▸ CONSEGNA
Puoi prolungare il brano su amore e conoscenza riportato qui sotto, riprendendo dalle sue ultime parole?

::: BRANO DI LETTURA

L'amore ideale, che mai può compiersi nella perfezione ma a cui bisogna - nella
concreta realizzazione - tendere, è innanzitutto conoscenza della diversità: per
tale tramite si giunge all'identità. Questo ci fa comprendere che l'identità, la
conoscenza di noi stessi, è un concetto dinamico, un progetto in itinere:
conosci ciò che è diverso da te e questo ti aiuterà a conoscere maggiormente te
stesso - in modo speculare al "conosci te stesso" di Socrate. E le deduzioni non
finiscono qui. Se l'amore, la bontà si realizzano nella comprensione del diverso
e nella sua accoglienza, per converso il male si compie anche mediante la
semplice inazione, restando arroccati nella propria identità (Papa Francesco di
recente ha denunciato i pericoli connessi all'autoreferenzialità). Inoltre se,
come già detto, la comprensione degli altri aiuta la comprensione di se stessi,
dovremmo approcciarci all'Amore pur nella convinzione di seguire un intento
egoistico. D'altronde uno dei più celebri versi della Divina Commedia, ispirato
ad un episodio del Vangelo, recita: "amor ch'a nullo amato amar perdona" ...
l'amore che dai ti torna indietro, moltiplicato.
Ma la rivelazione che trovo più interessante - chè, in confidenza, questo
principalmente mi premeva evidenziare - è che la definizione di Amore coincide
con quella di Conoscenza, sia essa della Parola di Dio o che riguardi un sapere
dal sapore più terreno. La cultura, che di conoscenza si nutre, fiorisce
dall'incontro con la diversità (e l'ignoranza, come il male, è il rifiuto del
diverso, cultura del pregiudizio, il restare arroccati sulle proprie posizioni,
sulla propria identità). Come l'Amore, la cultura implica la comprensione del
diverso mediante l'accrescimento della propria identità, che esce arricchita dal
confronto-sintesi. La poesia, il teatro, la filosofia, le arti, la storiografia,
la politica (la democrazia ateniese dei tempi di Pericle, per alcune
connotazioni in tema di partecipazione, resta superiore alle democrazie moderne)

::::::
::: RACCOLTA DATI

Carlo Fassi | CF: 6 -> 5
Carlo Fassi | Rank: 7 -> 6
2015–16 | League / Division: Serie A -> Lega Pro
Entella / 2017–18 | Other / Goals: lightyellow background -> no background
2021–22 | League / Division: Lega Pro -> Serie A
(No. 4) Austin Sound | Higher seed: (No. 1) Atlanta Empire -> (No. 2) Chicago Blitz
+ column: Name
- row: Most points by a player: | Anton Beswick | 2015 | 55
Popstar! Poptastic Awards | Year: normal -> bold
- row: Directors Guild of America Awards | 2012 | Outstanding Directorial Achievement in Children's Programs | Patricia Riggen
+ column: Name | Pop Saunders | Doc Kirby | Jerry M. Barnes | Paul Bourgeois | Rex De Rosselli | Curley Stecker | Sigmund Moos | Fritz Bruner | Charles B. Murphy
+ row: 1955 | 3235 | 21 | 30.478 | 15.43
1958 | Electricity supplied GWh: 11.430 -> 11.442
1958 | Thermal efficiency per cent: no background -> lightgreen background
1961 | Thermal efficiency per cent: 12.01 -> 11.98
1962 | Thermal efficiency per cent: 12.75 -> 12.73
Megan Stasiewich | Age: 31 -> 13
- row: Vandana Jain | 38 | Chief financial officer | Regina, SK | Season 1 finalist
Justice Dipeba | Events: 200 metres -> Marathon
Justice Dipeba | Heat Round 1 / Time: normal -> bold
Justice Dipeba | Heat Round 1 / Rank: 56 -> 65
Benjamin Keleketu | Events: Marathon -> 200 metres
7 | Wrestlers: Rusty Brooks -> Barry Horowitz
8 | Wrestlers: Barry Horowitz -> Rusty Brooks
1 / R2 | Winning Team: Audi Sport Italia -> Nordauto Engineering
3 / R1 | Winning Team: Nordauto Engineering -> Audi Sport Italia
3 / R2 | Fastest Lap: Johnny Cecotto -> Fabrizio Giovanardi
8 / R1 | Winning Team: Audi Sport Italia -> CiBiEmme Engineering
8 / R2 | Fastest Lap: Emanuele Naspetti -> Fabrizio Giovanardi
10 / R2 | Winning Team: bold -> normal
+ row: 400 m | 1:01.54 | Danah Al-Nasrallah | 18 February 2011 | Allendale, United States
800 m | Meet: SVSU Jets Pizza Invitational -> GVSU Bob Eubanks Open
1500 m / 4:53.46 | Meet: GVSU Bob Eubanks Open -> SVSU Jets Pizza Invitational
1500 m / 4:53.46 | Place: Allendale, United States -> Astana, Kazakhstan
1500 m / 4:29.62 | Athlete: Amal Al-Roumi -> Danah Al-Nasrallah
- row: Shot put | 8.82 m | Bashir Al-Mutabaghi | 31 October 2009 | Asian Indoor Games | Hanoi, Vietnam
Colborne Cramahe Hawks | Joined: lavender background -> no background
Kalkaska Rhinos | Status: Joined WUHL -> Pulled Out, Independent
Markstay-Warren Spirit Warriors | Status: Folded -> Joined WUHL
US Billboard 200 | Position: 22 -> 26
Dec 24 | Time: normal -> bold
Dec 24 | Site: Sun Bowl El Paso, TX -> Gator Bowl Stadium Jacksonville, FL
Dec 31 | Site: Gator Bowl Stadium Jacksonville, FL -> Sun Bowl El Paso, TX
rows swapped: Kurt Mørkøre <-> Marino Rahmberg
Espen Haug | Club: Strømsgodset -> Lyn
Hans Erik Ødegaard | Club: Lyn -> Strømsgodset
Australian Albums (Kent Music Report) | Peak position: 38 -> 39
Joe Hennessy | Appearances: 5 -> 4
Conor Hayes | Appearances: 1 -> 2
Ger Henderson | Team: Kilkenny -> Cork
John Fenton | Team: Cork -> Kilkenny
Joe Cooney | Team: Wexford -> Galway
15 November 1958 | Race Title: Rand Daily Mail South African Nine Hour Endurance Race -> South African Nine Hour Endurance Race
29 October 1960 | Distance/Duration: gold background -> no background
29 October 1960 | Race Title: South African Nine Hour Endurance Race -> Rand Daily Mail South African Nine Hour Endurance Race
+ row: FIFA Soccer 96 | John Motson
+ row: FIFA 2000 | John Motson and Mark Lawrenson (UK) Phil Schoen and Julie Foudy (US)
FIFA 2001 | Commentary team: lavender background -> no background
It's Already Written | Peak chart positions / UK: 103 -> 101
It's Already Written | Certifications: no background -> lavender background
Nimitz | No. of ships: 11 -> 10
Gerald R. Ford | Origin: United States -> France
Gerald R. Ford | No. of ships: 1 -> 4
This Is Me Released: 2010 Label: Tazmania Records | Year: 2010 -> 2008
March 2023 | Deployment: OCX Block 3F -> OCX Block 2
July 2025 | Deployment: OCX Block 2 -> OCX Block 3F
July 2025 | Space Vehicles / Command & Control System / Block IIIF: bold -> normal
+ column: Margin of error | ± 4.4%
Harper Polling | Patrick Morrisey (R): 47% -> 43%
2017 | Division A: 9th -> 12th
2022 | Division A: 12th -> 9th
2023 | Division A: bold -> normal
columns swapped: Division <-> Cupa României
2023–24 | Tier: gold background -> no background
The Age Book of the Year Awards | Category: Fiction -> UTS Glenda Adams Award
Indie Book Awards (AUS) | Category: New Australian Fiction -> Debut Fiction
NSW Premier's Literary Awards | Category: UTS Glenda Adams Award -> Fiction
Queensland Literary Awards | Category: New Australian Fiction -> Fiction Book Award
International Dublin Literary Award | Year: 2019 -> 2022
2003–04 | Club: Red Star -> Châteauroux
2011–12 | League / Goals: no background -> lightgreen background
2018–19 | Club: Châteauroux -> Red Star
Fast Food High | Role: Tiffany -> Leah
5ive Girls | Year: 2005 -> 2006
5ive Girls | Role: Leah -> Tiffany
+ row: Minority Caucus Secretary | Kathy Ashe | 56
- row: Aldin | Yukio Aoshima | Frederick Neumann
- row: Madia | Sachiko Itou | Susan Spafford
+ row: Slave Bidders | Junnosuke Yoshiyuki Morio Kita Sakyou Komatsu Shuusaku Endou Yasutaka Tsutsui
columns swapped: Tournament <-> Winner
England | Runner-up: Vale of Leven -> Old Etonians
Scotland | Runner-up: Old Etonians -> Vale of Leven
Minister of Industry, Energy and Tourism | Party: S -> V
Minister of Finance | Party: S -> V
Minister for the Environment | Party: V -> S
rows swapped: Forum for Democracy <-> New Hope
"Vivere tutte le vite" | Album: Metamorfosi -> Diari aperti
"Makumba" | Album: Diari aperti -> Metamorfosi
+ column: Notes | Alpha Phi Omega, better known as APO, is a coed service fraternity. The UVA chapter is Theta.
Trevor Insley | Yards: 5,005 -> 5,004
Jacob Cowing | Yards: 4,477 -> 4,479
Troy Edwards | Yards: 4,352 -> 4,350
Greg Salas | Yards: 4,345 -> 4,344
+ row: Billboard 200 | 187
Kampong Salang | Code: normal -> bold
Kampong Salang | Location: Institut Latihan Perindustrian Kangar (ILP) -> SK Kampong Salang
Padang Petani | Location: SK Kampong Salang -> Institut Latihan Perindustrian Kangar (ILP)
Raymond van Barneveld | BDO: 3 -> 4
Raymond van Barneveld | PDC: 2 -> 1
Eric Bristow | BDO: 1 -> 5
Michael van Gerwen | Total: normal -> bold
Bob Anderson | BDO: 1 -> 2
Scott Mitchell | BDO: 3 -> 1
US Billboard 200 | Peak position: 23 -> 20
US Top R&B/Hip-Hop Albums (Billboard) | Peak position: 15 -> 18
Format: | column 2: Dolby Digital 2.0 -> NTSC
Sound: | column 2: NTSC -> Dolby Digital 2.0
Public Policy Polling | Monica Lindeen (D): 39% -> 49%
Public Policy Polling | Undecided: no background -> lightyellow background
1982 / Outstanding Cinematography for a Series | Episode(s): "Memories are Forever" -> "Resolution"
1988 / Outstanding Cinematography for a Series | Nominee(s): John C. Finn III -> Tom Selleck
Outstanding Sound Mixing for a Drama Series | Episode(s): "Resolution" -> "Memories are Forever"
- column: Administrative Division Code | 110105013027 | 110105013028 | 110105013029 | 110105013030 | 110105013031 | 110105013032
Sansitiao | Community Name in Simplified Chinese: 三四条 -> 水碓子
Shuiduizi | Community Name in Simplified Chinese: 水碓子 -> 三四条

::::::

▸ SOLUZIONE
... il pensiero moderno tutto, nasce in Grecia quasi tremila anni fa, in
prossimità di una frattura tra due grandi civiltà, la greca e la persiana,
occidente-oriente. È dal desiderio di comprendere ed abbracciare il diverso,
dunque da un atto d'amore, che è nata la nostra civiltà.
Parola e amore ... non sono forse i poeti ad attuare una splendida sintesi? Nel
1300 Dante intuisce che anche la meccanica dei corpi celesti segue le leggi
d'attrazione: "amor, che move il sole e l'altre stelle", così termina la Divina
Commedia ... l'intero universo sembra obbedire al Comandamento dell'Amore. Circa
tre secoli più tardi un sonetto del Bardo restituisce con efficacia la vacuità
di senso dell'esistenza umana - e di ogni parola pronunciata - se l'amore non
esistesse, se non fosse un punto fermo, il supremo valore a cui ancorare la
nostra esistenza:
"Amore non è amore se muta quando scopre un mutamento o tende a svanire
quando l'altro si allontana...
Oh no! Amore è un faro sempre fisso, che sovrasta la tempesta e non vacilla
mai...
Amore non muta in poche ore o settimane, ma impavido resiste sino al giorno
estremo del giudizio...
Se questo è errore e mi sarà provato, dite pure che io non ho mai scritto...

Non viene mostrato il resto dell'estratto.